Great White Shark Damage-Guadalupe Island

Yesterday one of our shark divers Gene Williams from our 2007 expeditions sent over some interesting video he shot. What made his footage unique is a shark called "Lucy". This female, first spotted at the island back in 2003 and again in 2004 was a healthy animal until her disappearance in 2005 and again in 2006. Lucy reappeared in 2007 with some extreme damage to her tail as seen in this video.

Damage like this happens from a variety of sources in the white sharks world-but more often than not it happens from other white sharks. Lucy's fate was unknown until this season 2008 when she reappeared back at the island. Apparently the damage she sustained to her tail did not slow down her migration to the Shared Offshore Feeding Area known as SOFA:

Shark Conservation-Bite Back-Great Idea

One of the better and least expensive ideas to hit the shark conservation movement in a while has been the U.K's Bite Back local Shark Sightings Map.

Using Google Maps and peoples input Bite Back is hoping to build a data base of all local shops and fish markets that sell shark products in the U.K. Why is this a good idea? Managing a user generated database such as this allows for effective campaigning on a consumer level that has never been done before. You have to find and identify the targets before you can campaign against them.
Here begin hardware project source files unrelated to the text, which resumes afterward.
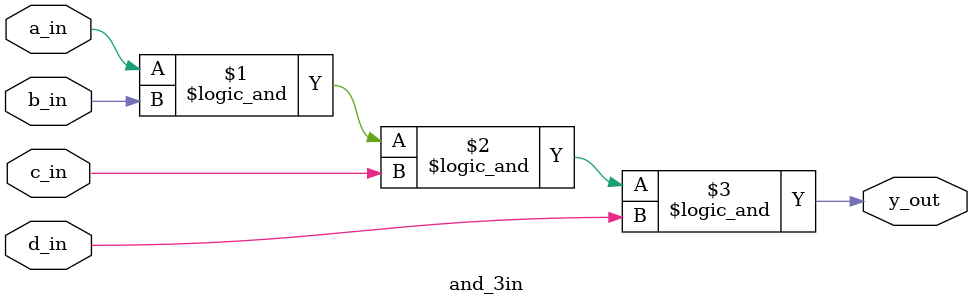
<source format=v>
`timescale 1ns / 1ps


module and_3in(
    input a_in,
    input b_in,
    input c_in,
    input d_in,
    output y_out
    );
    assign y_out=((a_in && b_in) && c_in)&&d_in;
endmodule

</source>
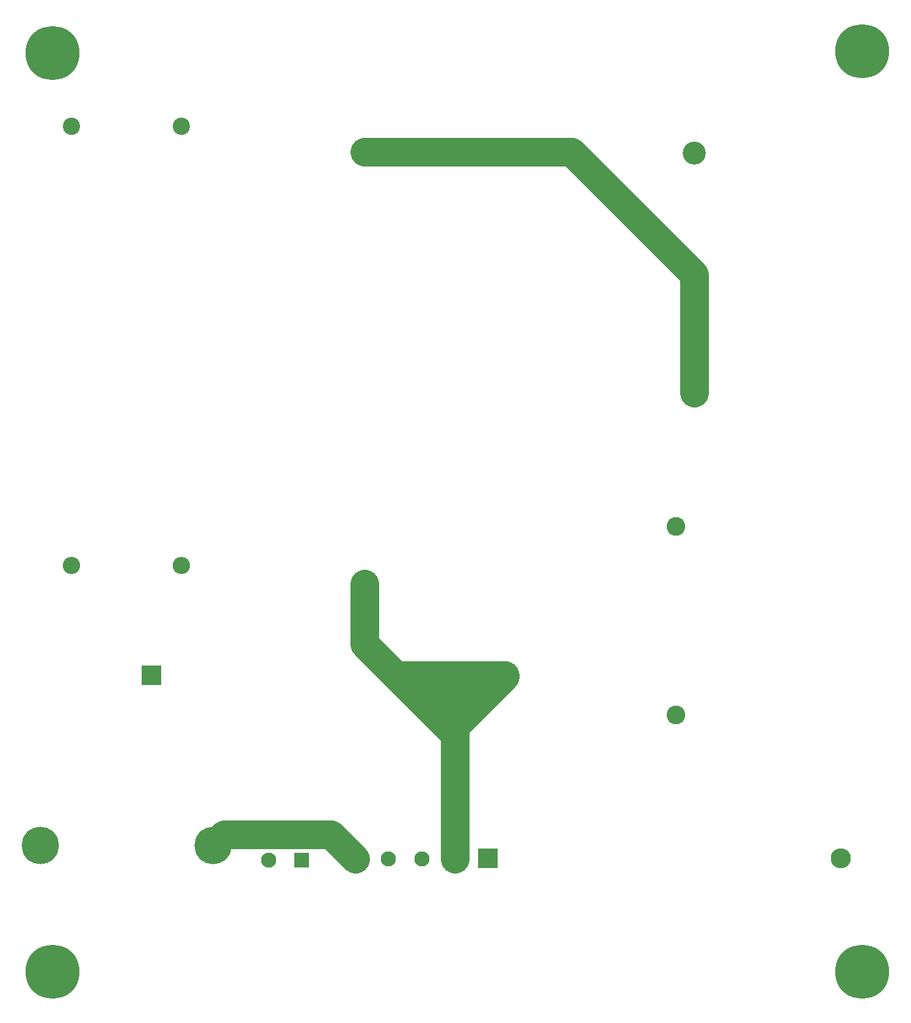
<source format=gbr>
%TF.GenerationSoftware,KiCad,Pcbnew,7.0.8-7.0.8~ubuntu20.04.1*%
%TF.CreationDate,2023-10-09T21:02:50+02:00*%
%TF.ProjectId,X-over for bookshelf-1,582d6f76-6572-4206-966f-7220626f6f6b,rev?*%
%TF.SameCoordinates,Original*%
%TF.FileFunction,Copper,L2,Bot*%
%TF.FilePolarity,Positive*%
%FSLAX46Y46*%
G04 Gerber Fmt 4.6, Leading zero omitted, Abs format (unit mm)*
G04 Created by KiCad (PCBNEW 7.0.8-7.0.8~ubuntu20.04.1) date 2023-10-09 21:02:50*
%MOMM*%
%LPD*%
G01*
G04 APERTURE LIST*
G04 Aperture macros list*
%AMRoundRect*
0 Rectangle with rounded corners*
0 $1 Rounding radius*
0 $2 $3 $4 $5 $6 $7 $8 $9 X,Y pos of 4 corners*
0 Add a 4 corners polygon primitive as box body*
4,1,4,$2,$3,$4,$5,$6,$7,$8,$9,$2,$3,0*
0 Add four circle primitives for the rounded corners*
1,1,$1+$1,$2,$3*
1,1,$1+$1,$4,$5*
1,1,$1+$1,$6,$7*
1,1,$1+$1,$8,$9*
0 Add four rect primitives between the rounded corners*
20,1,$1+$1,$2,$3,$4,$5,0*
20,1,$1+$1,$4,$5,$6,$7,0*
20,1,$1+$1,$6,$7,$8,$9,0*
20,1,$1+$1,$8,$9,$2,$3,0*%
G04 Aperture macros list end*
%TA.AperFunction,ComponentPad*%
%ADD10C,2.400000*%
%TD*%
%TA.AperFunction,ComponentPad*%
%ADD11O,2.400000X2.400000*%
%TD*%
%TA.AperFunction,ComponentPad*%
%ADD12R,2.400000X2.400000*%
%TD*%
%TA.AperFunction,ComponentPad*%
%ADD13C,7.500000*%
%TD*%
%TA.AperFunction,ComponentPad*%
%ADD14R,2.800000X2.800000*%
%TD*%
%TA.AperFunction,ComponentPad*%
%ADD15O,2.800000X2.800000*%
%TD*%
%TA.AperFunction,ComponentPad*%
%ADD16C,5.200000*%
%TD*%
%TA.AperFunction,ComponentPad*%
%ADD17C,3.200000*%
%TD*%
%TA.AperFunction,ComponentPad*%
%ADD18RoundRect,0.250001X0.799999X0.799999X-0.799999X0.799999X-0.799999X-0.799999X0.799999X-0.799999X0*%
%TD*%
%TA.AperFunction,ComponentPad*%
%ADD19C,2.100000*%
%TD*%
%TA.AperFunction,ComponentPad*%
%ADD20C,2.600000*%
%TD*%
%TA.AperFunction,Conductor*%
%ADD21C,4.000000*%
%TD*%
G04 APERTURE END LIST*
D10*
%TO.P,R1,1*%
%TO.N,Net-(L3-Pad2)*%
X66060000Y-57640000D03*
D11*
%TO.P,R1,2*%
%TO.N,Net-(J2-Pin_2)*%
X66060000Y-118600000D03*
%TD*%
D12*
%TO.P,C2,1*%
%TO.N,Net-(J2-Pin_1)*%
X91440000Y-121440000D03*
D11*
%TO.P,C2,2*%
%TO.N,Net-(C2-Pad2)*%
X91440000Y-61440000D03*
%TD*%
D13*
%TO.P,H4,1*%
%TO.N,N/C*%
X48200000Y-174940000D03*
%TD*%
%TO.P,H3,1*%
%TO.N,N/C*%
X48200000Y-47440000D03*
%TD*%
%TO.P,H1,1*%
%TO.N,N/C*%
X160440000Y-174940000D03*
%TD*%
D14*
%TO.P,C3,1*%
%TO.N,Net-(C3-Pad1)*%
X61880000Y-133840000D03*
D15*
%TO.P,C3,2*%
%TO.N,Net-(J2-Pin_1)*%
X110880000Y-133840000D03*
%TD*%
D16*
%TO.P,L1,1,1*%
%TO.N,Net-(J1-Pin_1)*%
X46490000Y-157440000D03*
%TO.P,L1,2,2*%
%TO.N,Net-(J2-Pin_4)*%
X70390000Y-157440000D03*
%TD*%
D14*
%TO.P,C1,1*%
%TO.N,Net-(J2-Pin_2)*%
X108500000Y-159240000D03*
D15*
%TO.P,C1,2*%
%TO.N,Net-(J1-Pin_1)*%
X157500000Y-159240000D03*
%TD*%
D13*
%TO.P,H2,1*%
%TO.N,N/C*%
X160440001Y-47190000D03*
%TD*%
D17*
%TO.P,L3,1,1*%
%TO.N,Net-(C2-Pad2)*%
X137180000Y-94595000D03*
%TO.P,L3,2,2*%
%TO.N,Net-(L3-Pad2)*%
X137180000Y-61325000D03*
%TD*%
D18*
%TO.P,J1,1,Pin_1*%
%TO.N,Net-(J1-Pin_1)*%
X82740001Y-159440000D03*
D19*
%TO.P,J1,2,Pin_2*%
%TO.N,Net-(J1-Pin_2)*%
X78140001Y-159440000D03*
%TD*%
D10*
%TO.P,R2,1*%
%TO.N,Net-(J1-Pin_2)*%
X50820000Y-57640000D03*
D11*
%TO.P,R2,2*%
%TO.N,Net-(C3-Pad1)*%
X50820000Y-118600000D03*
%TD*%
D18*
%TO.P,J2,1,Pin_1*%
%TO.N,Net-(J2-Pin_1)*%
X103951000Y-159297000D03*
D19*
%TO.P,J2,2,Pin_2*%
%TO.N,Net-(J2-Pin_2)*%
X99351000Y-159297000D03*
%TO.P,J2,3,Pin_3*%
X94751000Y-159297000D03*
%TO.P,J2,4,Pin_4*%
%TO.N,Net-(J2-Pin_4)*%
X90151000Y-159297000D03*
%TD*%
D20*
%TO.P,L2,1,1*%
%TO.N,Net-(J1-Pin_2)*%
X134640000Y-113140000D03*
%TO.P,L2,2,2*%
%TO.N,Net-(J2-Pin_2)*%
X134640000Y-139300000D03*
%TD*%
D21*
%TO.N,Net-(J2-Pin_1)*%
X98848000Y-136882000D02*
X105864000Y-136882000D01*
X95806000Y-133840000D02*
X93650500Y-131684500D01*
X93650500Y-131684500D02*
X103951000Y-141985000D01*
X110880000Y-133839999D02*
X95806000Y-133840000D01*
X103951000Y-144344000D02*
X103951001Y-140902000D01*
X91460000Y-129494000D02*
X93650500Y-131684500D01*
X103951000Y-144344000D02*
X103951000Y-159297000D01*
X103951000Y-141985000D02*
X103951000Y-144344000D01*
X95806000Y-133840000D02*
X98848000Y-136882000D01*
X103951001Y-140902000D02*
X110880000Y-133973001D01*
X110880000Y-133973001D02*
X110880000Y-133839999D01*
X91460000Y-121140000D02*
X91460000Y-129494000D01*
%TO.N,Net-(C2-Pad2)*%
X137180000Y-78180000D02*
X137180000Y-94595000D01*
X120140000Y-61140000D02*
X137180000Y-78180000D01*
X91460000Y-61140000D02*
X120140000Y-61140000D01*
%TO.N,Net-(J2-Pin_4)*%
X90151000Y-159297000D02*
X86744000Y-155890000D01*
X86744000Y-155890000D02*
X71940000Y-155890000D01*
X71940000Y-155890000D02*
X70390000Y-157440000D01*
%TD*%
M02*

</source>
For local conservation with sharks this is one of the better ideas we have seen in a while and Kudo's to Bite Back for rolling this out.
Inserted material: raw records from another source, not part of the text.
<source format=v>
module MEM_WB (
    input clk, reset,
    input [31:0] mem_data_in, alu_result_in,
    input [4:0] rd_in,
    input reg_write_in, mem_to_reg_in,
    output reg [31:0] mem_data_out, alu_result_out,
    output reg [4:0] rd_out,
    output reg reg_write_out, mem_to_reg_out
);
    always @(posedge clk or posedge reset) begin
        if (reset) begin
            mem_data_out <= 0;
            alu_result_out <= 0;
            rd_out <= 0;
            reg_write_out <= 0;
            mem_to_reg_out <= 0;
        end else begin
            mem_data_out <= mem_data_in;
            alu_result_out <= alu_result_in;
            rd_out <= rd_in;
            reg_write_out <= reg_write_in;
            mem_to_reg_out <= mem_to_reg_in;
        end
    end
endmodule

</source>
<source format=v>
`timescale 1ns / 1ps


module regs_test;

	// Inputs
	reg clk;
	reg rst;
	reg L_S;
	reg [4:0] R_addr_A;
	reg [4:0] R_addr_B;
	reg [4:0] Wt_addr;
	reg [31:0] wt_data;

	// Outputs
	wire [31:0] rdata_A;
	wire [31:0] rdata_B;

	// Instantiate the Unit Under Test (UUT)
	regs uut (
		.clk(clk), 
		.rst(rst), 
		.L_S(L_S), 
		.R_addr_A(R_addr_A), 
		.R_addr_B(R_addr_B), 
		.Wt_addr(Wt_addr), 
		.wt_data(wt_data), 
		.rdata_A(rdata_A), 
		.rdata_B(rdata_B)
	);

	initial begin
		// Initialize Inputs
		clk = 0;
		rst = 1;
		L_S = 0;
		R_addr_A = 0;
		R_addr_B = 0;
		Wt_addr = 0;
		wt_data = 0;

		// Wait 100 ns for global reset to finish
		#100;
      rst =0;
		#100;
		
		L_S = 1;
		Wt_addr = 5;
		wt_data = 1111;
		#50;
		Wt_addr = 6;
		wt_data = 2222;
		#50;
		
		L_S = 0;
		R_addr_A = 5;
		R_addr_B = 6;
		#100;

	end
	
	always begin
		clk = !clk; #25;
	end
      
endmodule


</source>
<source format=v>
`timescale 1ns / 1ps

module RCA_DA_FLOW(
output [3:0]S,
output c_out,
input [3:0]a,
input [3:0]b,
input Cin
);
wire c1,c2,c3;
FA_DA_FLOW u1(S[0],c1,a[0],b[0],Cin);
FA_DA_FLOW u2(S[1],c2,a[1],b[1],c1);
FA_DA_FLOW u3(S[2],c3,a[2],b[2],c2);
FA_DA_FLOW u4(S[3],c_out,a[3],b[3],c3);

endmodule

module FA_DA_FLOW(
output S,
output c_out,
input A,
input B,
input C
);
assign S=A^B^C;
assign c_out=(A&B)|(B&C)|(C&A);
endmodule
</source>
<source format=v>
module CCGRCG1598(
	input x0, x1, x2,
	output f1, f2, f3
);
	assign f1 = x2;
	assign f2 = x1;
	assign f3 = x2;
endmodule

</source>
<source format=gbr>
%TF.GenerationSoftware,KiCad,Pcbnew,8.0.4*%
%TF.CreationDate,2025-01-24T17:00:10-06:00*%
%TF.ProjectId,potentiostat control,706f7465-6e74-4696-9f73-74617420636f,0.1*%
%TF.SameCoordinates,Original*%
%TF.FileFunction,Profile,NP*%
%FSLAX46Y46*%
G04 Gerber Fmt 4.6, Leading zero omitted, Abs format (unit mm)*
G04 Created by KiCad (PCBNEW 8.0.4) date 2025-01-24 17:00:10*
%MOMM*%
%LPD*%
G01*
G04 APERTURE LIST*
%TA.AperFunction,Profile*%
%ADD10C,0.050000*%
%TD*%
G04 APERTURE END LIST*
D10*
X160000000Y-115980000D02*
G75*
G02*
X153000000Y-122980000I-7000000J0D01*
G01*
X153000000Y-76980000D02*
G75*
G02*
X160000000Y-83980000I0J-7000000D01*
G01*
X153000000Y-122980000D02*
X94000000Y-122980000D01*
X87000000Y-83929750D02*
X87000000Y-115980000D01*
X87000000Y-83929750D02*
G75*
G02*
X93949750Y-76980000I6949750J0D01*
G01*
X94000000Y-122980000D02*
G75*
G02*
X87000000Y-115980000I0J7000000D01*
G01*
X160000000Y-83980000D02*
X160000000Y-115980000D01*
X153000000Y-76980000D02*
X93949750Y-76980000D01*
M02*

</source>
Years After Shark Ban Some In Florida See "Shark Gold "

Since a complete ban on commercial shark feeding and diving in Florida back in 2001, Florida has seen the loss of millions tourism revenue.

Safe commercial shark diving is a viable bridge solution to sustainable management of species and a local tourism booster in terms of hotel stays, flights, and local restaurants.

Had Florida adopted and managed commercial shark diving in it's waters by now a minimum of 10 commercial operations would be taking divers from around the planet to safely interact with sharks. Florida is a scuba operation rich state, wherever you find success competition is sure to follow, perhaps a major factor for shutting down commercial shark diving back in 2001.

So, it was with some measure of satisfaction that we noticed at least one operation that was back ending the ban to realize "Shark Gold" in Florida waters. It begins with "one".

As the economy of the United States flounders and local states suffer their worst economic outlooks in the past 20 years it is high time to review commercial shark diving in Florida's waters again. As an "instant tourism resource" Florida has riches off it's shores waiting to be tapped while modern protocols for safe shark interactions have matured to a point where reliable and safe interaction with sharks are all but guaranteed.